The Moderator of the Presbyterian Church in Ireland has urged shoppers to avoid a pre-Christmas spending spree and consider a virtual 'charity gift' instead.
The Rt Rev Dr William Henry's appeal comes ahead of tomorrow's Black Friday, reminding people that gift giving and over-consumption can "bring clutter rather than joy to our lives".
The message comes just a day after consumer watchdog Which? urged Christmas shoppers to beware that items listed as Black Friday bargains can be cheaper or available for the same price at other times of the year.
Dr Henry called for "retail restraint" and urged people to instead think about the welfare of others across the world.
"Black Friday and the advertising industry are pushing us towards an endless cycle of buying stuff simply because it seems a little cheaper than it was previously advertised," he said.
"Yet we have so much already that it's really hard to buy a novel gift for someone. Besides, we've more stuff, less space and we're not any happier."
Black Friday is a marketing initiative imported from the United States, where it comes the day after Thanksgiving, when retailers offer big discounts during the Christmas shopping season.
The Presbyterian Moderator's call for "retail restraint" comes amid growing concern about plastic pollution and climate change, much of it fuelled by excessive consumption.

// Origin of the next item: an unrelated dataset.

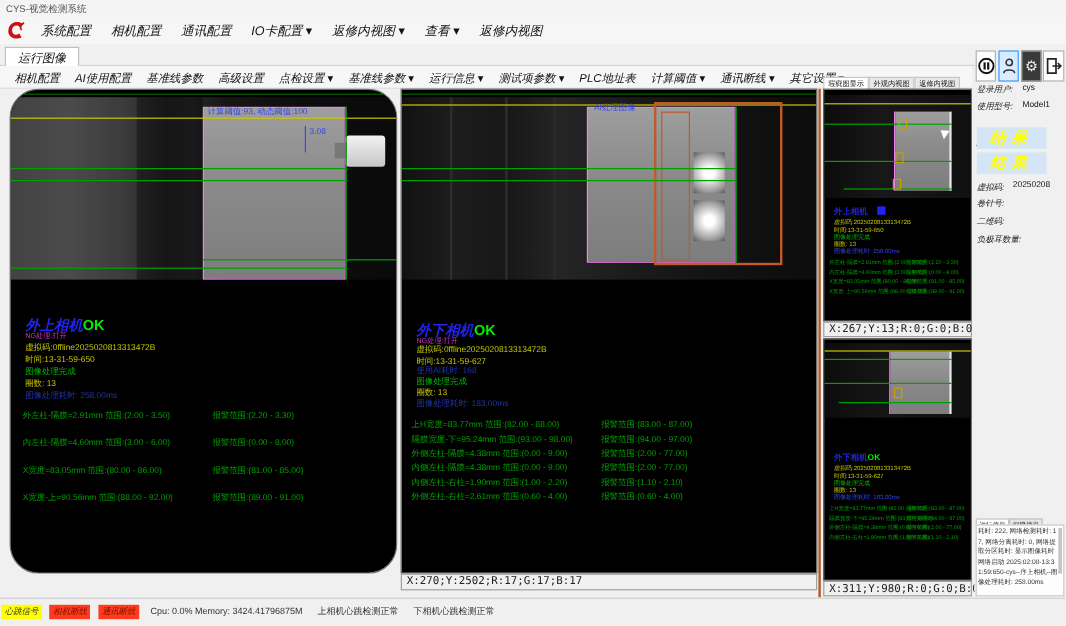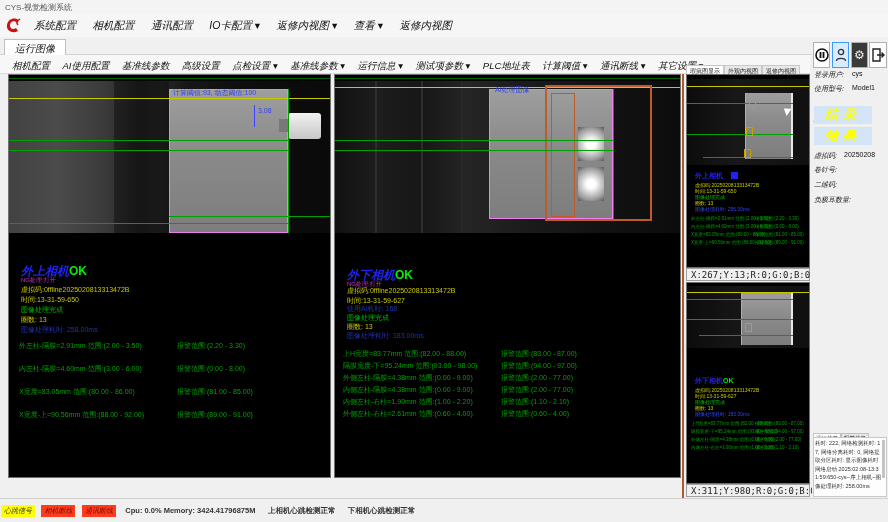"外上相机OK" div.abs { border-radius: none -> 24px }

"I'm thankful today for those bold voices which cause me to think of our world and the welfare of others," said Dr Henry.
"Alternative gifts, such as those offered by Christian Aid, improve the lives of others, are genuinely needed and make life better. These are true gifts that bring real pleasure."
Each Christmas Christian Aid offers gifts online that allow the charity to help people living in poverty overseas and chief executive Rosamond Bennett welcomed the Moderator's plea. "Of course, people want to buy a gift for their nearest and dearest at Christmas," she said.
"But the giving of gifts to an ever-widening circle of friends is a recipe for stressed-out shoppers and a polluted planet. This year, let's choose meaning over merchandise."
And Mark Crawford from the Northern Ireland Consumer Council has encouraged local shoppers to spend responsibly.
"Many retailers are trying to encourage us to spend during the festive season and it is easy to feel pressured into buying, but remember, it is only a bargain if you really need it," he said.